Mesmo assim, o jogo vendeu muito bem, e, foi um port impressionante.
Mas, tanto os gráficos como as vozes, foram muito criticados. Agora, a pergunta que não quer calar: O Hardware do Megadrive era tão ruim assim ? Que uma versão melhor não poderia existir ? Ou, esse port foi vítima da correria e trapalhadas da Capcom ? Bem, essa resposta levaria 27 anos para ser respondida.
27 Anos depois…
Em 17 de julho de 2020, o rom hacker brasileiro Rafael Pyron lançou, em https://www.romhacking.net/hacks/5273/ um patch para o jogo original, aquele lançado em setembro de 93, que conserta todas as coisas que a Capcom deixou meia boca para o Sega Megadrive nesse port:
O jogo de 93, remasterizado |
“Tudo relacionado à arte e apresentação foi refeito”, afirma Pyron. “Todos os recursos foram usados de forma inteligente para extrair o potencial do console. Também não é uma port restrito ao trabalho original, Street Fighter 2 sempre foi atualizado nos arcades e nas ports. Portanto, parte do trabalho foi revisar o jogo com elementos modernos presentes na própria série SF para dar uma aparência atualizada ao jogo. ”
As mudanças incluem um novo design de HUD, bem como um novo texto. O mapa de seleção do jogador foi revisado, assim como os retratos dos personagens na tela de seleção do jogador. Os quadros de animação foram revisados e a arte foi atualizada para fazer uso de mais cores e detalhes. Até as sequências finais do jogo foram atualizadas para ficarem mais próximas das vistas no original do arcade.
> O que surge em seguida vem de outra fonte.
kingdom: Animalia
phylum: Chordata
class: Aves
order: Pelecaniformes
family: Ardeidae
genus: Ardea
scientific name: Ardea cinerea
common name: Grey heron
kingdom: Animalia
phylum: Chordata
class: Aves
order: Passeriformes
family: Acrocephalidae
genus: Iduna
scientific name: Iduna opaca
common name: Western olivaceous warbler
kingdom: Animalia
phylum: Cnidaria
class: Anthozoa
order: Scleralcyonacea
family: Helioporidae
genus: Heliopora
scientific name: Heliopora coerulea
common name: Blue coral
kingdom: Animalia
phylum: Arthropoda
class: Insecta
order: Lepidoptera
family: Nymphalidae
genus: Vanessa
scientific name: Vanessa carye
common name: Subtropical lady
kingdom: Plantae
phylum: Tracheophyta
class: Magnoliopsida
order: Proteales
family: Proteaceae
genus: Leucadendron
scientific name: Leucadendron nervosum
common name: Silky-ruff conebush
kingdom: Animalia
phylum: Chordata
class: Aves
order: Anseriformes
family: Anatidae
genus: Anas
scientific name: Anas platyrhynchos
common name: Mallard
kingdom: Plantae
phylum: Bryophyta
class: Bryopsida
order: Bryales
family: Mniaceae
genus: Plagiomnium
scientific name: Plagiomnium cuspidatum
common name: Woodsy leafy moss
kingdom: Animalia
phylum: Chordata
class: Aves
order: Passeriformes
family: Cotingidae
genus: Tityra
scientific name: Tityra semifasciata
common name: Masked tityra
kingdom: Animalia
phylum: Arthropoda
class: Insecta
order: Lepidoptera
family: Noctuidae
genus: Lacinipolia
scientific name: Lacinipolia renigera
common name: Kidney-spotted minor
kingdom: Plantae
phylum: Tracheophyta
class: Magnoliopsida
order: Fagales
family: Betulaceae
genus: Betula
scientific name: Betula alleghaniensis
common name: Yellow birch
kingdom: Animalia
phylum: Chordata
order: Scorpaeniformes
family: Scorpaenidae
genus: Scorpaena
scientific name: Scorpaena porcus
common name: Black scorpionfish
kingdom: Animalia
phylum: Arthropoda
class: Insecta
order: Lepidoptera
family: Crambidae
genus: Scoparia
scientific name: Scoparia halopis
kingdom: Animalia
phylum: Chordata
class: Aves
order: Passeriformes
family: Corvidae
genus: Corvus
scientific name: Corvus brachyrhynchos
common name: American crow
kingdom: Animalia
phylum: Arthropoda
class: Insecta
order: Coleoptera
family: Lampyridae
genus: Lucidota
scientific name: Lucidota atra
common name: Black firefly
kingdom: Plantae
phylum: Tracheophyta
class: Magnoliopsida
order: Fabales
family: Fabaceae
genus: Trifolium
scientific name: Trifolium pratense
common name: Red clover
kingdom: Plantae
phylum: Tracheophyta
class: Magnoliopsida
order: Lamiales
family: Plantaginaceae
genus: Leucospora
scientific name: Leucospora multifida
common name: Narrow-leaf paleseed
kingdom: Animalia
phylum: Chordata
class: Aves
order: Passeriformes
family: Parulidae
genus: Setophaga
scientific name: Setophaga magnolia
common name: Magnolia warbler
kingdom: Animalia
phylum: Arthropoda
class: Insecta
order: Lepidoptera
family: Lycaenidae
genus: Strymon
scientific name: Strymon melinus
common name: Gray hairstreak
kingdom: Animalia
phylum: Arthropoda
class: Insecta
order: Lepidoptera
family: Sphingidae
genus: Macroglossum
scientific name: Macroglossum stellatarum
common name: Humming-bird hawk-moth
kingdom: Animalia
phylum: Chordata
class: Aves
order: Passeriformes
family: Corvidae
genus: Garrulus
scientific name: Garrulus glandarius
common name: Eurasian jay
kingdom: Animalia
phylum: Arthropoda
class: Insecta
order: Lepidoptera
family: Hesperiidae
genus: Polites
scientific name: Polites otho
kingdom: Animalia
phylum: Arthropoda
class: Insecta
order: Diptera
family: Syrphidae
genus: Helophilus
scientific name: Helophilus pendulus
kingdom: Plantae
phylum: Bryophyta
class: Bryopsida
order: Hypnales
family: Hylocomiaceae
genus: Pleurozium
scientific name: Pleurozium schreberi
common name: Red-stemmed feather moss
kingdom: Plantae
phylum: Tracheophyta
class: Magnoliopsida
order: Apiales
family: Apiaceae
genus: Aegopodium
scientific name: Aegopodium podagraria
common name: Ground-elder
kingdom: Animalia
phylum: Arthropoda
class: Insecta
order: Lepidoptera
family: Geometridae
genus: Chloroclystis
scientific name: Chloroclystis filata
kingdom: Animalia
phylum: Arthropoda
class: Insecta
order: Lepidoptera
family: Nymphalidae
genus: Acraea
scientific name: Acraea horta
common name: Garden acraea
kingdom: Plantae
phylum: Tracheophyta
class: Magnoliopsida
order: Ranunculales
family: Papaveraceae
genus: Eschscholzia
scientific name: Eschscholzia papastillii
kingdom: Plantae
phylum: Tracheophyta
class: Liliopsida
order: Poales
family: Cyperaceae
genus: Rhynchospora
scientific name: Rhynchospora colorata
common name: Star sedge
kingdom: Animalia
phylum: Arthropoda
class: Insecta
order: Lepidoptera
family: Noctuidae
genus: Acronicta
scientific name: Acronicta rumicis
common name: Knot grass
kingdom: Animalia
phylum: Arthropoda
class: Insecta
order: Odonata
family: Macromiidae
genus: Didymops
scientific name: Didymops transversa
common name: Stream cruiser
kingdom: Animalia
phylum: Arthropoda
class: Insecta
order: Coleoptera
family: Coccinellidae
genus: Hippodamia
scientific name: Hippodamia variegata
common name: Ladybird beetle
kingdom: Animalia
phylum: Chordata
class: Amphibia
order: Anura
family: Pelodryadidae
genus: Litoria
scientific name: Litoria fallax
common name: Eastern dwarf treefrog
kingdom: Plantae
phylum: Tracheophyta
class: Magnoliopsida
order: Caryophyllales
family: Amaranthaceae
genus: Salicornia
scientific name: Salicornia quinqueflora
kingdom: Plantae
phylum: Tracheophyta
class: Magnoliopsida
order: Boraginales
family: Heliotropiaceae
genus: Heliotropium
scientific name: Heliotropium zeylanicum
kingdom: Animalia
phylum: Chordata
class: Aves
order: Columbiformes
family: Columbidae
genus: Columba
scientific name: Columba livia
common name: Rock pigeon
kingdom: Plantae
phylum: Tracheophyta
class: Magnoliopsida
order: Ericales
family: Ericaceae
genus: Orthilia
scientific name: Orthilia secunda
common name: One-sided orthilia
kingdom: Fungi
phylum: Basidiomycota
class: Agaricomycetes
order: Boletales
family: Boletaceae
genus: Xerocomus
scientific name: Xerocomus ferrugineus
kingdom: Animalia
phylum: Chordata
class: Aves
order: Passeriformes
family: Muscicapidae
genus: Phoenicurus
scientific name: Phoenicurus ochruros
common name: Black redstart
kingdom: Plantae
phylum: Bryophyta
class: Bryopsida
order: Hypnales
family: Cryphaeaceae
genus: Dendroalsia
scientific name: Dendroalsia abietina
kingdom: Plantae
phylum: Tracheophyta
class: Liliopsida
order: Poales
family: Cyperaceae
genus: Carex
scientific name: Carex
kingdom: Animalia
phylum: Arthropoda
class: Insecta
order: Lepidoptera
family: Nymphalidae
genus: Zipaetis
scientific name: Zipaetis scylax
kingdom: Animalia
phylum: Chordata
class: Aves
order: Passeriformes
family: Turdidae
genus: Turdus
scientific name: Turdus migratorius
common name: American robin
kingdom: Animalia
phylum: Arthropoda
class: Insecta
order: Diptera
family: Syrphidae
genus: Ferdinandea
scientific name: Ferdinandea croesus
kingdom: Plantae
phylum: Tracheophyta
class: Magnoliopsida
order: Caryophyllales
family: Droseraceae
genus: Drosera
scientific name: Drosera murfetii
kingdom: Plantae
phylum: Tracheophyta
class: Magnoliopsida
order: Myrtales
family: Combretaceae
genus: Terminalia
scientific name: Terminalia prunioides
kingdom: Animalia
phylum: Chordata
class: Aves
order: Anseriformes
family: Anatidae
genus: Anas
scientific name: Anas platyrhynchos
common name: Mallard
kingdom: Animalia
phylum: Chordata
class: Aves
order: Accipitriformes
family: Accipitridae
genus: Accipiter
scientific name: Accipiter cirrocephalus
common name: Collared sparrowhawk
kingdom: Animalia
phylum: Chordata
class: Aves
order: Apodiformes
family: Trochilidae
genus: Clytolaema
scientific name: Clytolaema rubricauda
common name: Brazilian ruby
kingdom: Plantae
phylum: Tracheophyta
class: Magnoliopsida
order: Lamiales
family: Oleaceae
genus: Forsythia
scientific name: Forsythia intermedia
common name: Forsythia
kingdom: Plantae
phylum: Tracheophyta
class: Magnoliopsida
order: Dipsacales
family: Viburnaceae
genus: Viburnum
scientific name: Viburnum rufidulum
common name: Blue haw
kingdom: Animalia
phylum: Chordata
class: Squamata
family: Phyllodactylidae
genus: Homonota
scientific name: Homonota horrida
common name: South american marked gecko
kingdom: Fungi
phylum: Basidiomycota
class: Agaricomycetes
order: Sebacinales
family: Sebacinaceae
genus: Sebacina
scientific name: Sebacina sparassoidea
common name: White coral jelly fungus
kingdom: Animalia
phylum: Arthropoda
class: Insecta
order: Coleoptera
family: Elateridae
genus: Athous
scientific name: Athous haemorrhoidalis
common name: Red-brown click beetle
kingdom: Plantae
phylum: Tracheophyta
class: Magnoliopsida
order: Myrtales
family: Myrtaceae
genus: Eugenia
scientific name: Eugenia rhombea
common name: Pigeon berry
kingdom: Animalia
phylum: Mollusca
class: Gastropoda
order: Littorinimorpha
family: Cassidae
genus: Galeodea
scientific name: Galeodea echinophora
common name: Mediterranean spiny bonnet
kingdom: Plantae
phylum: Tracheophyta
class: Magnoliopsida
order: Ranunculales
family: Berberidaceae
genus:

Pyron também não fez apenas alterações cosméticas; existem inúmeras correções de jogo que reequilibram a jogabilidade.
As mudanças da nova versão |
Como jogar Street Fighter 2: Remastered no PCLinuxOS ?
Chegamos ao ponto mais interessante do artigo: Como jogar o Street Fighter 2: Remastered no PCLinuxOS. É só seguir essa receita fácil, fácil.
- Você vai precisar de um dump da ROM Street Fighter 2: Special Champion edition. A versão deve ser: Street Fighter II' - Special Champion Edition (U) [f1], caso contrário, não vai funcionar.
- Você vai precisar de um IPS patcher. Eu empacotei 3 para o PCLinuxOS: Lazy_IPS, EWingIPSPatcher e Jips. Aconselho usar um dos dois primeiros, que são mais atualizados. Jips não funciona muito bem com patches atuais.
- Vá no link do patch: https://www.romhacking.net/hacks/5273/ e clique em Dowload
- Baixe o arquivo ZIP contendo o patch.
- Agora, detalhes muito importantes: A rom de Street Fighter 2: Special Champion edition deve estar com atributos de R/W, senão o patch não poderá ser aplicado. Então, acerte o atributo da ROM para Leitura e Escrita.
- Descompacte o arquivo ZIP, e, terá o arquivo IPS, do patch, que será aplicado na ROM
- Abra seu IPS patcher favorito (algum dos citados acima)
- Clique em escolher ROM, aponte para a pasta onde está a ROM do Street Fighter 2: Special Champion edition . Depois, clique em Escolher Patch IPS, aponte para onde foi descompactado o patch IPS e clique em aplicar.
- E pronto, o patch será aplicado e, a Rom resultante será Street Fighter 2 Remastered. Se você possuir um Everdrive, poderá passar a ROM atualizado para um cartão de memória e jogar em um Megadrive real. Ou poderá se divertir com os vários emuladores de Megadrive que estão nos repos do PCLinuxOS.
Aqui, um vídeo review do processo de aplicar o patch e um review do jogo atualizado:
Ok ?
Espero que apreciem, e, joguem bastante um jogo que, depois de 27 anos, ficou como deveria, se a Capcom não tivesse sido tão atrapalhada.